All records are to be restated word for word, with pictures excluded.
[Available records Boundary: Start]
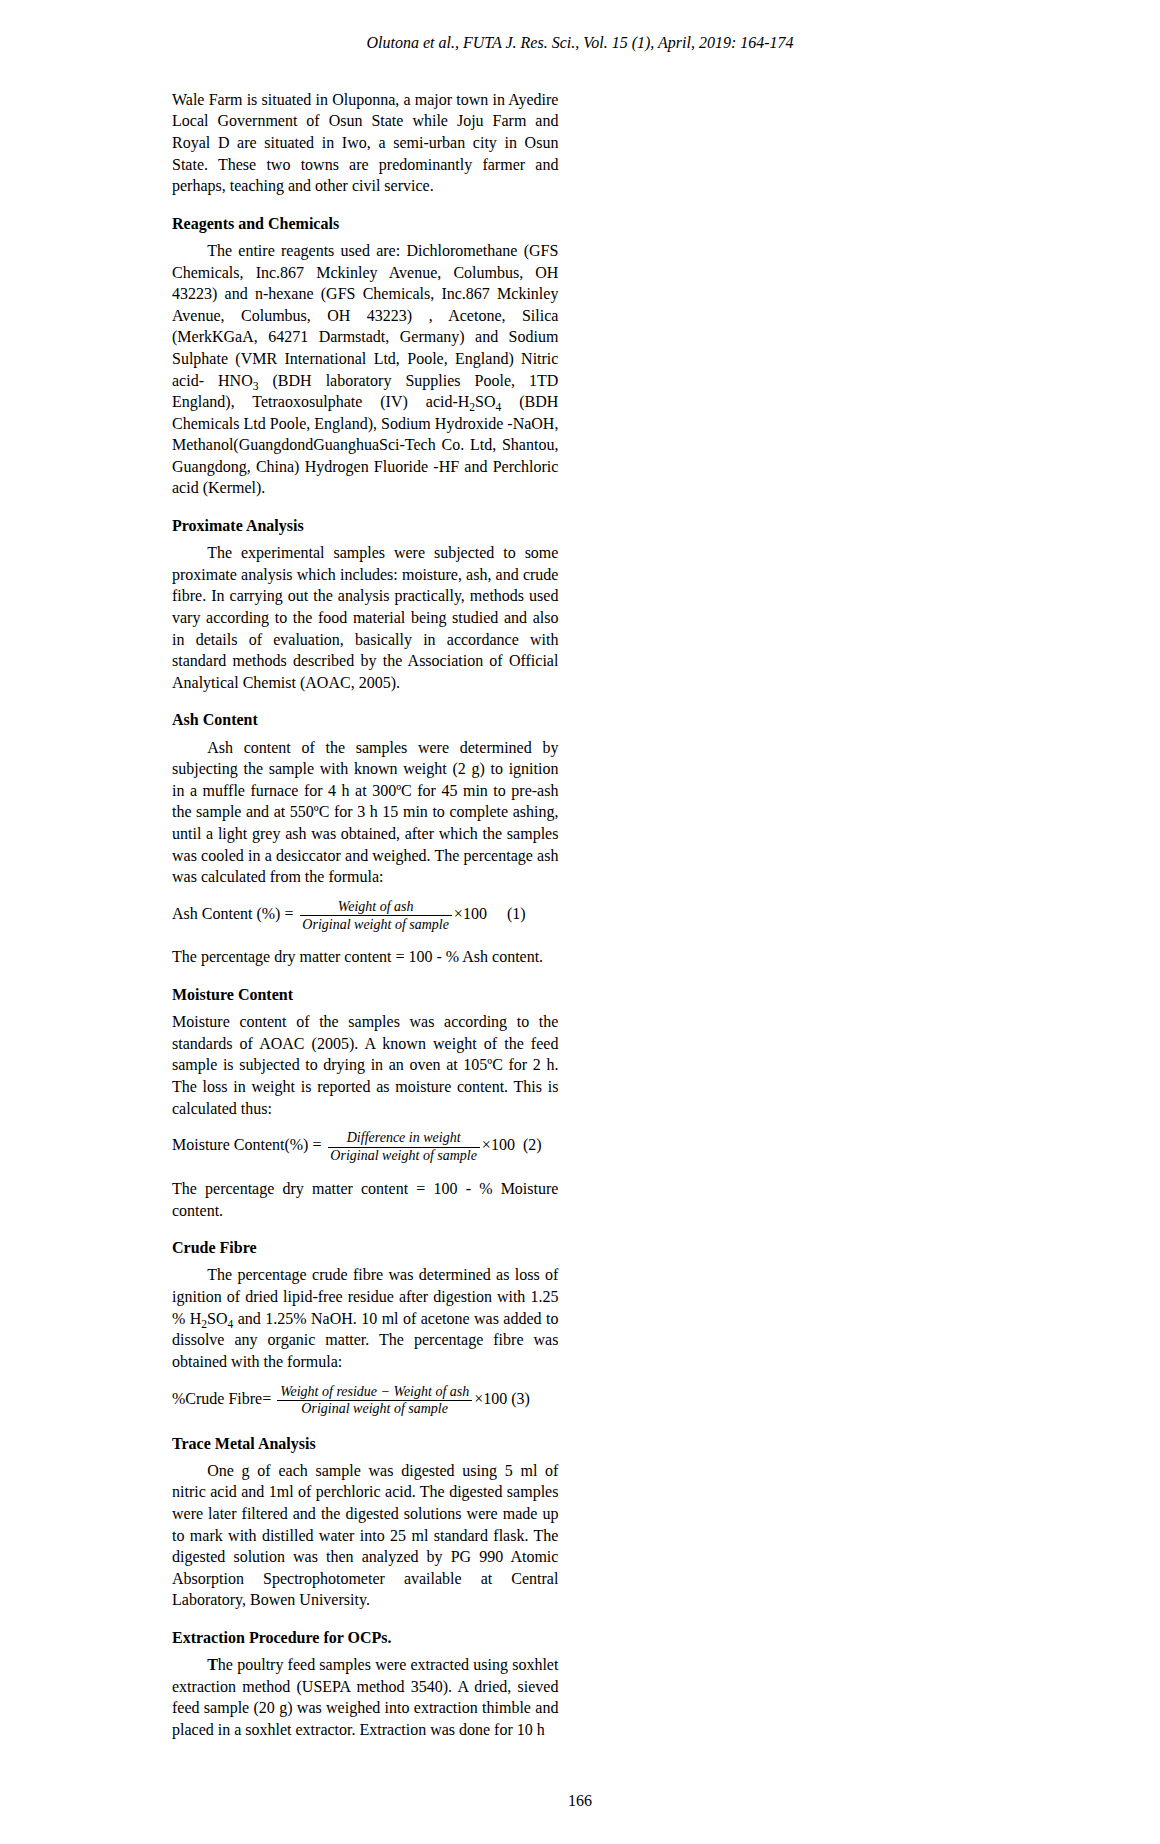Olutona et al., FUTA J. Res. Sci., Vol. 15 (1), April, 2019: 164-174
Wale Farm is situated in Oluponna, a major town in Ayedire Local Government of Osun State while Joju Farm and Royal D are situated in Iwo, a semi-urban city in Osun State. These two towns are predominantly farmer and perhaps, teaching and other civil service.
Reagents and Chemicals
The entire reagents used are: Dichloromethane (GFS Chemicals, Inc.867 Mckinley Avenue, Columbus, OH 43223) and n-hexane (GFS Chemicals, Inc.867 Mckinley Avenue, Columbus, OH 43223) , Acetone, Silica (MerkKGaA, 64271 Darmstadt, Germany) and Sodium Sulphate (VMR International Ltd, Poole, England) Nitric acid- HNO3 (BDH laboratory Supplies Poole, 1TD England), Tetraoxosulphate (IV) acid-H2SO4 (BDH Chemicals Ltd Poole, England), Sodium Hydroxide -NaOH, Methanol(GuangdondGuanghuaSci-Tech Co. Ltd, Shantou, Guangdong, China) Hydrogen Fluoride -HF and Perchloric acid (Kermel).
Proximate Analysis
The experimental samples were subjected to some proximate analysis which includes: moisture, ash, and crude fibre. In carrying out the analysis practically, methods used vary according to the food material being studied and also in details of evaluation, basically in accordance with standard methods described by the Association of Official Analytical Chemist (AOAC, 2005).
Ash Content
Ash content of the samples were determined by subjecting the sample with known weight (2 g) to ignition in a muffle furnace for 4 h at 300ºC for 45 min to pre-ash the sample and at 550ºC for 3 h 15 min to complete ashing, until a light grey ash was obtained, after which the samples was cooled in a desiccator and weighed. The percentage ash was calculated from the formula:
Ash Content (%) = Weight of ash Original weight of sample×100 (1)
The percentage dry matter content = 100 - % Ash content.
Moisture Content
Moisture content of the samples was according to the standards of AOAC (2005). A known weight of the feed sample is subjected to drying in an oven at 105ºC for 2 h. The loss in weight is reported as moisture content. This is calculated thus:
Moisture Content(%) = Difference in weight Original weight of sample×100 (2)
The percentage dry matter content = 100 - % Moisture content.
Crude Fibre
The percentage crude fibre was determined as loss of ignition of dried lipid-free residue after digestion with 1.25 % H2SO4 and 1.25% NaOH. 10 ml of acetone was added to dissolve any organic matter. The percentage fibre was obtained with the formula:
%Crude Fibre= Weight of residue − Weight of ash Original weight of sample×100 (3)
Trace Metal Analysis
One g of each sample was digested using 5 ml of nitric acid and 1ml of perchloric acid. The digested samples were later filtered and the digested solutions were made up to mark with distilled water into 25 ml standard flask. The digested solution was then analyzed by PG 990 Atomic Absorption Spectrophotometer available at Central Laboratory, Bowen University.
Extraction Procedure for OCPs.
The poultry feed samples were extracted using soxhlet extraction method (USEPA method 3540). A dried, sieved feed sample (20 g) was weighed into extraction thimble and placed in a soxhlet extractor. Extraction was done for 10 h
166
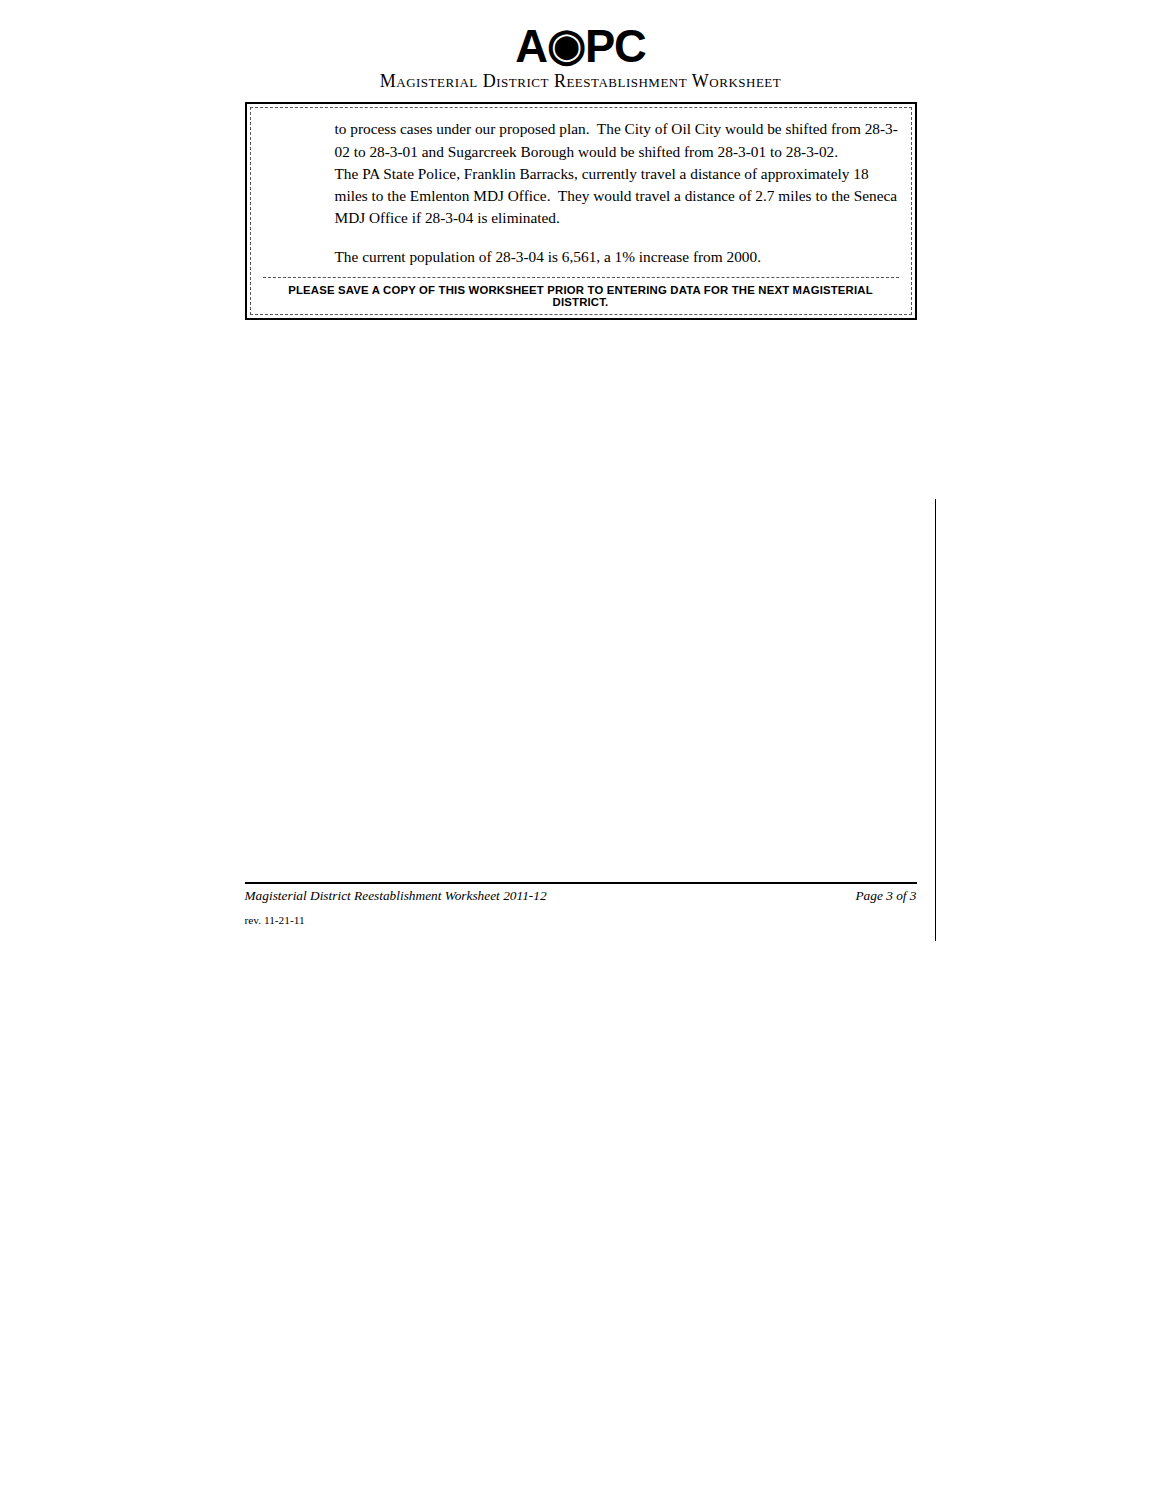A◉PC
Magisterial District Reestablishment Worksheet
to process cases under our proposed plan. The City of Oil City would be shifted from 28-3-02 to 28-3-01 and Sugarcreek Borough would be shifted from 28-3-01 to 28-3-02.
The PA State Police, Franklin Barracks, currently travel a distance of approximately 18 miles to the Emlenton MDJ Office. They would travel a distance of 2.7 miles to the Seneca MDJ Office if 28-3-04 is eliminated.
The current population of 28-3-04 is 6,561, a 1% increase from 2000.
PLEASE SAVE A COPY OF THIS WORKSHEET PRIOR TO ENTERING DATA FOR THE NEXT MAGISTERIAL DISTRICT.
Magisterial District Reestablishment Worksheet 2011-12 Page 3 of 3
rev. 11-21-11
[Available records Boundary: End]
● Finished task:
Olutona et al., FUTA J. Res. Sci., Vol. 15 (1), April, 2019: 164-174
Wale Farm is situated in Oluponna, a major town in Ayedire Local Government of Osun State while Joju Farm and Royal D are situated in Iwo, a semi-urban city in Osun State. These two towns are predominantly farmer and perhaps, teaching and other civil service.
Reagents and Chemicals
The entire reagents used are: Dichloromethane (GFS Chemicals, Inc.867 Mckinley Avenue, Columbus, OH 43223) and n-hexane (GFS Chemicals, Inc.867 Mckinley Avenue, Columbus, OH 43223) , Acetone, Silica (MerkKGaA, 64271 Darmstadt, Germany) and Sodium Sulphate (VMR International Ltd, Poole, England) Nitric acid- HNO3 (BDH laboratory Supplies Poole, 1TD England), Tetraoxosulphate (IV) acid-H2SO4 (BDH Chemicals Ltd Poole, England), Sodium Hydroxide -NaOH, Methanol(GuangdondGuanghuaSci-Tech Co. Ltd, Shantou, Guangdong, China) Hydrogen Fluoride -HF and Perchloric acid (Kermel).
Proximate Analysis
The experimental samples were subjected to some proximate analysis which includes: moisture, ash, and crude fibre. In carrying out the analysis practically, methods used vary according to the food material being studied and also in details of evaluation, basically in accordance with standard methods described by the Association of Official Analytical Chemist (AOAC, 2005).
Ash Content
Ash content of the samples were determined by subjecting the sample with known weight (2 g) to ignition in a muffle furnace for 4 h at 300ºC for 45 min to pre-ash the sample and at 550ºC for 3 h 15 min to complete ashing, until a light grey ash was obtained, after which the samples was cooled in a desiccator and weighed. The percentage ash was calculated from the formula:
Ash Content (%) = Weight of ash Original weight of sample×100 (1)
The percentage dry matter content = 100 - % Ash content.
Moisture Content
Moisture content of the samples was according to the standards of AOAC (2005). A known weight of the feed sample is subjected to drying in an oven at 105ºC for 2 h. The loss in weight is reported as moisture content. This is calculated thus:
Moisture Content(%) = Difference in weight Original weight of sample×100 (2)
The percentage dry matter content = 100 - % Moisture content.
Crude Fibre
The percentage crude fibre was determined as loss of ignition of dried lipid-free residue after digestion with 1.25 % H2SO4 and 1.25% NaOH. 10 ml of acetone was added to dissolve any organic matter. The percentage fibre was obtained with the formula:
%Crude Fibre= Weight of residue − Weight of ash Original weight of sample×100 (3)
Trace Metal Analysis
One g of each sample was digested using 5 ml of nitric acid and 1ml of perchloric acid. The digested samples were later filtered and the digested solutions were made up to mark with distilled water into 25 ml standard flask. The digested solution was then analyzed by PG 990 Atomic Absorption Spectrophotometer available at Central Laboratory, Bowen University.
Extraction Procedure for OCPs.
The poultry feed samples were extracted using soxhlet extraction method (USEPA method 3540). A dried, sieved feed sample (20 g) was weighed into extraction thimble and placed in a soxhlet extractor. Extraction was done for 10 h
166
A◉PC
Magisterial District Reestablishment Worksheet
to process cases under our proposed plan. The City of Oil City would be shifted from 28-3-02 to 28-3-01 and Sugarcreek Borough would be shifted from 28-3-01 to 28-3-02.
The PA State Police, Franklin Barracks, currently travel a distance of approximately 18 miles to the Emlenton MDJ Office. They would travel a distance of 2.7 miles to the Seneca MDJ Office if 28-3-04 is eliminated.
The current population of 28-3-04 is 6,561, a 1% increase from 2000.
PLEASE SAVE A COPY OF THIS WORKSHEET PRIOR TO ENTERING DATA FOR THE NEXT MAGISTERIAL DISTRICT.
Magisterial District Reestablishment Worksheet 2011-12 Page 3 of 3
rev. 11-21-11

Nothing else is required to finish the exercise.